NEW INFO: Attending the PREDICTA® B Root disease risk management course for agronomists were Western AG's Clare Svilans, Kaniva, Vic, and YP Ag's Luke Harrop, Kadina.

Graingrowers in the southern cropping region who have experienced a dry growing season this year are being warned of a potential increase in the risk of some soilborne diseases in 2019.

Rhizoctonia root rot and crown rot are two cereal diseases likely to pose a problem in parts of SA and Vic where rainfall was below average this year.

A lack of rainfall has reduced the breakdown of cereal stubbles in pulse and oilseed break crops, promoting the risk of disease next season.

Soilborne disease experts are advising growers to know their paddocks’ disease risk profile well ahead of sowing in 2019 by having their soils tested.

Leader of SARDI’s soil biology and molecular diagnostics group Alan McKay said the risk of disease in 2019 would be heightened where growers decide to sow wheat back into this year’s failed wheat crops.

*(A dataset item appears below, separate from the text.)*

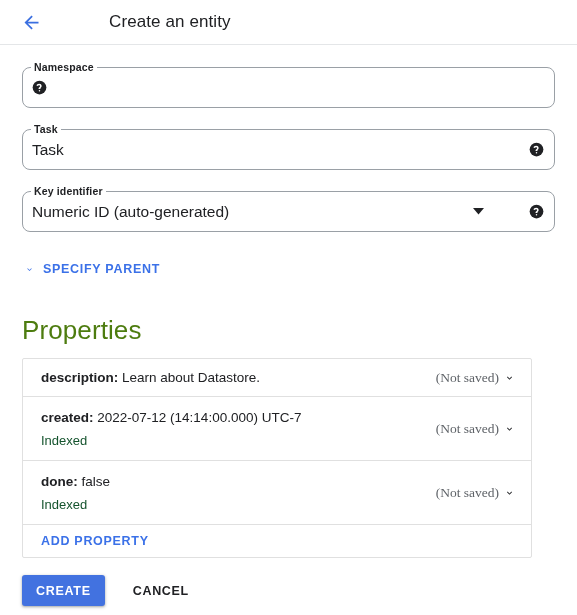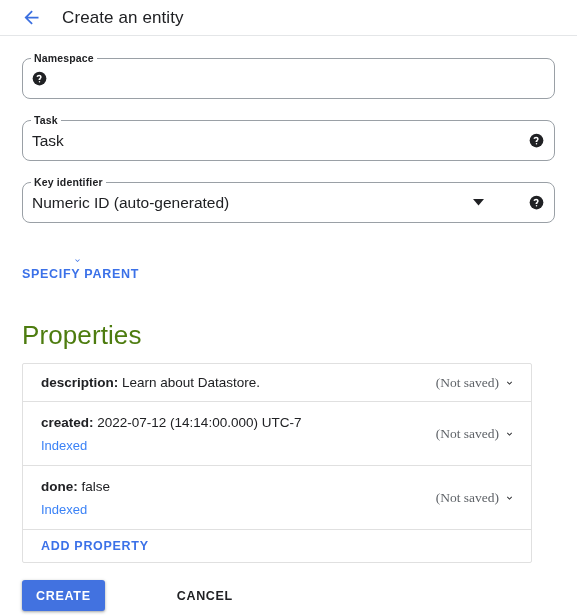"Create an entity" .header { gap: none -> 47px; height: 36px -> 45px }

“I expect rhizoctonia and crown rot will be the main issues as a result of low growing season rainfall, and growers should also keep an eye on cereal cyst nematode as levels have been trending higher over the past five years,” he said.

“Rhizoctonia, especially, has a competitive advantage in low moisture situations and its levels have almost certainly increased this year. It survives best when there is no summer rainfall and therefore reduced soil microbial activity.

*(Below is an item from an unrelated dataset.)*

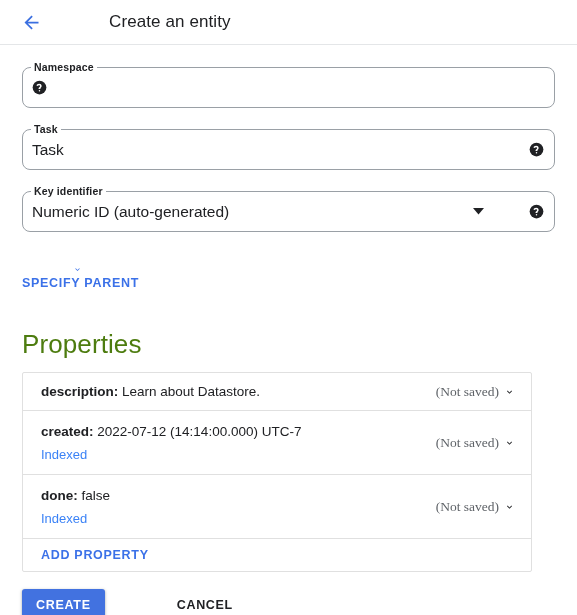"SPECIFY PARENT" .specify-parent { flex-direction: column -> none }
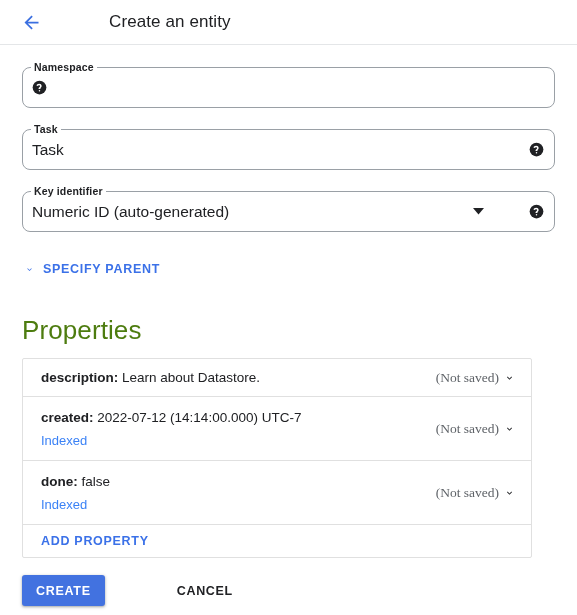"Indexed" .prop-sub { color: #3b82f6 -> #14532d }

“If we do experience a dry summer and the break to the season is late, crop seedlings will be exposed to high levels of rhizoctonia next year.”

Rhizoctonia root rot can reduce cereal yields by more than 50 per cent, with barley being the most susceptible.

Dr McKay said development of the PREDICTA® B soil testing service for rhizoctonia has been a success in enabling pathogen levels to be effectively monitored to inform growers’ paddock planning.

Testing for crown rot ahead of sowing in 2019 is also being strongly encouraged.

SARDI research scientist Marg Evans said although crown rot requires moisture in autumn to infect the crop, a dry spring such as the one experienced this year will favour expression of the disease.

“The fungus grows quicker in water-stressed plants and in warm weather, and damage is more likely in intensive cereal rotations, especially in durum,” she said. 

Whiteheads can be symptomatic of crown rot but given these only appear in seasons with a dry finish, the absence of whiteheads does not indicate freedom from crown rot.

“That is why it is so important to know what is happening in the paddock,” Dr Evans said.

Crown rot survives for up to four years in plant residue/stubble and infection occurs when plants come in close contact with infected residues.